▸ **WHAT YOU NEED TO DO**: Could you return every line of the records below that contains the word "FRITZING"?

▸ **INFORMATION SHOWN**:
════
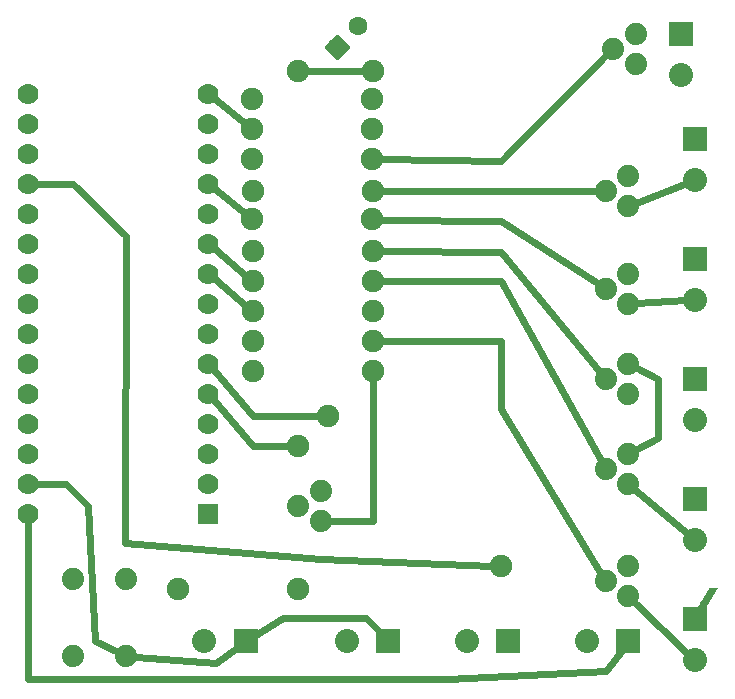
<source format=gtl>
G04 MADE WITH FRITZING*
G04 WWW.FRITZING.ORG*
G04 DOUBLE SIDED*
G04 HOLES PLATED*
G04 CONTOUR ON CENTER OF CONTOUR VECTOR*
%ASAXBY*%
%FSLAX23Y23*%
%MOIN*%
%OFA0B0*%
%SFA1.0B1.0*%
%ADD10C,0.074000*%
%ADD11C,0.080000*%
%ADD12C,0.075000*%
%ADD13C,0.062992*%
%ADD14C,0.070000*%
%ADD15C,0.075433*%
%ADD16R,0.080000X0.080000*%
%ADD17R,0.069972X0.070000*%
%ADD18C,0.024000*%
%ADD19C,0.015748*%
%ADD20R,0.001000X0.001000*%
%LNCOPPER1*%
G90*
G70*
G54D10*
X214Y131D03*
X214Y387D03*
X392Y131D03*
X392Y387D03*
X214Y131D03*
X214Y387D03*
X392Y131D03*
X392Y387D03*
X2064Y1306D03*
X1989Y1356D03*
X2064Y1406D03*
X2064Y1306D03*
X1989Y1356D03*
X2064Y1406D03*
X2064Y1006D03*
X1989Y1056D03*
X2064Y1106D03*
X2064Y1006D03*
X1989Y1056D03*
X2064Y1106D03*
X2064Y331D03*
X1989Y381D03*
X2064Y431D03*
X2064Y331D03*
X1989Y381D03*
X2064Y431D03*
X2064Y706D03*
X1989Y756D03*
X2064Y806D03*
X2064Y706D03*
X1989Y756D03*
X2064Y806D03*
X2064Y1631D03*
X1989Y1681D03*
X2064Y1731D03*
X2064Y1631D03*
X1989Y1681D03*
X2064Y1731D03*
X2089Y2106D03*
X2014Y2156D03*
X2089Y2206D03*
X2089Y2106D03*
X2014Y2156D03*
X2089Y2206D03*
G54D11*
X2064Y181D03*
X1926Y181D03*
X2288Y1056D03*
X2288Y918D03*
X2288Y1456D03*
X2288Y1318D03*
X1664Y181D03*
X1526Y181D03*
X1264Y181D03*
X1126Y181D03*
X789Y181D03*
X651Y181D03*
X2288Y256D03*
X2288Y118D03*
X2288Y656D03*
X2288Y518D03*
X2288Y1856D03*
X2288Y1718D03*
X2239Y2206D03*
X2239Y2068D03*
G54D12*
X812Y1787D03*
X1212Y1787D03*
X812Y1587D03*
X1212Y1587D03*
X814Y1281D03*
X1214Y1281D03*
X964Y356D03*
X564Y356D03*
X812Y1987D03*
X1212Y1987D03*
X814Y1681D03*
X1214Y1681D03*
X814Y1481D03*
X1214Y1481D03*
X814Y1181D03*
X1214Y1181D03*
X814Y1381D03*
X1214Y1381D03*
X814Y1081D03*
X1214Y1081D03*
X812Y1887D03*
X1212Y1887D03*
G54D13*
X1095Y2162D03*
X1164Y2231D03*
G54D14*
X664Y606D03*
X664Y706D03*
X664Y806D03*
X664Y906D03*
X664Y1006D03*
X664Y1106D03*
X664Y1206D03*
X664Y1306D03*
X664Y1406D03*
X664Y1506D03*
X664Y1606D03*
X664Y1706D03*
X664Y1806D03*
X664Y1906D03*
X664Y2006D03*
X64Y606D03*
X64Y706D03*
X64Y806D03*
X64Y906D03*
X64Y1006D03*
X64Y1106D03*
X64Y1206D03*
X64Y1306D03*
X64Y1406D03*
X64Y1506D03*
X64Y1606D03*
X64Y1706D03*
X64Y1806D03*
X64Y1906D03*
X64Y2006D03*
G54D15*
X964Y831D03*
X964Y2081D03*
X1064Y931D03*
G54D10*
X1039Y581D03*
X964Y631D03*
X1039Y681D03*
X1039Y581D03*
X964Y631D03*
X1039Y681D03*
G54D15*
X1214Y2081D03*
X1639Y431D03*
G54D16*
X2064Y181D03*
X2288Y1056D03*
X2288Y1456D03*
X1664Y181D03*
X1264Y181D03*
X789Y181D03*
X2288Y256D03*
X2288Y656D03*
X2288Y1856D03*
X2239Y2206D03*
G54D17*
X664Y606D03*
G54D18*
X2257Y1317D02*
X2091Y1308D01*
D02*
X2089Y1641D02*
X2259Y1707D01*
D02*
X2265Y140D02*
X2084Y313D01*
D02*
X1966Y1371D02*
X1640Y1582D01*
D02*
X1640Y1582D02*
X1241Y1586D01*
D02*
X1640Y1681D02*
X1243Y1681D01*
D02*
X1962Y1681D02*
X1640Y1681D01*
D02*
X2264Y538D02*
X2085Y689D01*
D02*
X687Y1688D02*
X790Y1605D01*
D02*
X792Y1400D02*
X686Y1488D01*
D02*
X1640Y1480D02*
X1243Y1481D01*
D02*
X1972Y1077D02*
X1640Y1480D01*
D02*
X1976Y780D02*
X1640Y1381D01*
D02*
X1640Y1381D02*
X1243Y1381D01*
D02*
X1066Y581D02*
X1214Y582D01*
D02*
X1214Y582D02*
X1214Y1053D01*
D02*
X1995Y2137D02*
X1640Y1783D01*
D02*
X1640Y1783D02*
X1241Y1787D01*
D02*
X1640Y1181D02*
X1640Y956D01*
D02*
X1640Y956D02*
X1975Y404D01*
D02*
X1243Y1181D02*
X1640Y1181D01*
D02*
X686Y1388D02*
X792Y1300D01*
D02*
X687Y1988D02*
X790Y1905D01*
D02*
X1035Y931D02*
X813Y931D01*
D02*
X813Y931D02*
X683Y1084D01*
D02*
X935Y831D02*
X813Y832D01*
D02*
X813Y832D02*
X683Y984D01*
D02*
X2088Y1094D02*
X2165Y1056D01*
D02*
X2165Y1056D02*
X2165Y857D01*
D02*
X2165Y857D02*
X2088Y818D01*
D02*
X816Y197D02*
X914Y257D01*
D02*
X914Y257D02*
X1190Y257D01*
D02*
X1190Y257D02*
X1243Y204D01*
D02*
X423Y129D02*
X690Y107D01*
D02*
X690Y107D02*
X764Y162D01*
D02*
X190Y706D02*
X93Y706D01*
D02*
X288Y182D02*
X263Y632D01*
D02*
X263Y632D02*
X190Y706D01*
D02*
X364Y145D02*
X288Y182D01*
D02*
X1185Y2081D02*
X993Y2081D01*
D02*
X214Y1705D02*
X93Y1706D01*
D02*
X388Y507D02*
X390Y1533D01*
D02*
X1040Y456D02*
X388Y507D01*
D02*
X390Y1533D02*
X214Y1705D01*
D02*
X1610Y432D02*
X1040Y456D01*
D02*
X690Y56D02*
X64Y56D01*
D02*
X1990Y81D02*
X1464Y56D01*
D02*
X2046Y156D02*
X1990Y81D01*
D02*
X1464Y56D02*
X690Y56D01*
D02*
X64Y56D02*
X64Y577D01*
G54D19*
X1128Y2162D02*
X1095Y2128D01*
X1061Y2162D01*
X1095Y2195D01*
X1128Y2162D01*
D02*
G54D20*
X2335Y357D02*
X2362Y357D01*
X2335Y356D02*
X2362Y356D01*
X2334Y355D02*
X2361Y355D01*
X2333Y354D02*
X2361Y354D01*
X2333Y353D02*
X2360Y353D01*
X2332Y352D02*
X2359Y352D01*
X2332Y351D02*
X2359Y351D01*
X2331Y350D02*
X2358Y350D01*
X2330Y349D02*
X2358Y349D01*
X2330Y348D02*
X2357Y348D01*
X2329Y347D02*
X2356Y347D01*
X2329Y346D02*
X2356Y346D01*
X2328Y345D02*
X2355Y345D01*
X2327Y344D02*
X2354Y344D01*
X2327Y343D02*
X2354Y343D01*
X2326Y342D02*
X2353Y342D01*
X2325Y341D02*
X2353Y341D01*
X2325Y340D02*
X2352Y340D01*
X2324Y339D02*
X2351Y339D01*
X2324Y338D02*
X2351Y338D01*
X2323Y337D02*
X2350Y337D01*
X2322Y336D02*
X2350Y336D01*
X2322Y335D02*
X2349Y335D01*
X2321Y334D02*
X2348Y334D01*
X2321Y333D02*
X2348Y333D01*
X2320Y332D02*
X2347Y332D01*
X2319Y331D02*
X2346Y331D01*
X2319Y330D02*
X2346Y330D01*
X2318Y329D02*
X2345Y329D01*
X2318Y328D02*
X2345Y328D01*
X2317Y327D02*
X2344Y327D01*
X2316Y326D02*
X2343Y326D01*
X2316Y325D02*
X2343Y325D01*
X2315Y324D02*
X2342Y324D01*
X2314Y323D02*
X2342Y323D01*
X2314Y322D02*
X2341Y322D01*
X2313Y321D02*
X2340Y321D01*
X2313Y320D02*
X2340Y320D01*
X2312Y319D02*
X2339Y319D01*
X2311Y318D02*
X2339Y318D01*
X2311Y317D02*
X2338Y317D01*
X2310Y316D02*
X2337Y316D01*
X2310Y315D02*
X2337Y315D01*
X2309Y314D02*
X2336Y314D01*
X2308Y313D02*
X2335Y313D01*
X2308Y312D02*
X2335Y312D01*
X2307Y311D02*
X2334Y311D01*
X2306Y310D02*
X2334Y310D01*
X2306Y309D02*
X2333Y309D01*
X2305Y308D02*
X2332Y308D01*
X2305Y307D02*
X2332Y307D01*
X2304Y306D02*
X2331Y306D01*
X2303Y305D02*
X2331Y305D01*
X2303Y304D02*
X2330Y304D01*
X2302Y303D02*
X2329Y303D01*
X2302Y302D02*
X2329Y302D01*
X2301Y301D02*
X2328Y301D01*
X2300Y300D02*
X2328Y300D01*
X2300Y299D02*
X2327Y299D01*
X2299Y298D02*
X2326Y298D01*
X2299Y297D02*
X2326Y297D01*
X2298Y296D02*
X2325Y296D01*
X2297Y295D02*
X2324Y295D01*
X2297Y294D02*
X2324Y294D01*
X2296Y293D02*
X2323Y293D01*
X2295Y292D02*
X2323Y292D01*
X2295Y291D02*
X2322Y291D01*
X2294Y290D02*
X2321Y290D01*
X2294Y289D02*
X2321Y289D01*
X2293Y288D02*
X2320Y288D01*
X2293Y287D02*
X2320Y287D01*
X2292Y286D02*
X2319Y286D01*
X2292Y285D02*
X2318Y285D01*
X2292Y284D02*
X2318Y284D01*
X2292Y283D02*
X2317Y283D01*
X2292Y282D02*
X2316Y282D01*
X2292Y281D02*
X2316Y281D01*
X2292Y280D02*
X2315Y280D01*
X2293Y279D02*
X2315Y279D01*
X2293Y278D02*
X2314Y278D01*
X2294Y277D02*
X2313Y277D01*
X2294Y276D02*
X2313Y276D01*
X2295Y275D02*
X2312Y275D01*
X2296Y274D02*
X2311Y274D01*
X2298Y273D02*
X2310Y273D01*
X2300Y272D02*
X2308Y272D01*
D02*
G04 End of Copper1*
M02*
</source>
════
▸ **RESULT**:
G04 MADE WITH FRITZING*
G04 WWW.FRITZING.ORG*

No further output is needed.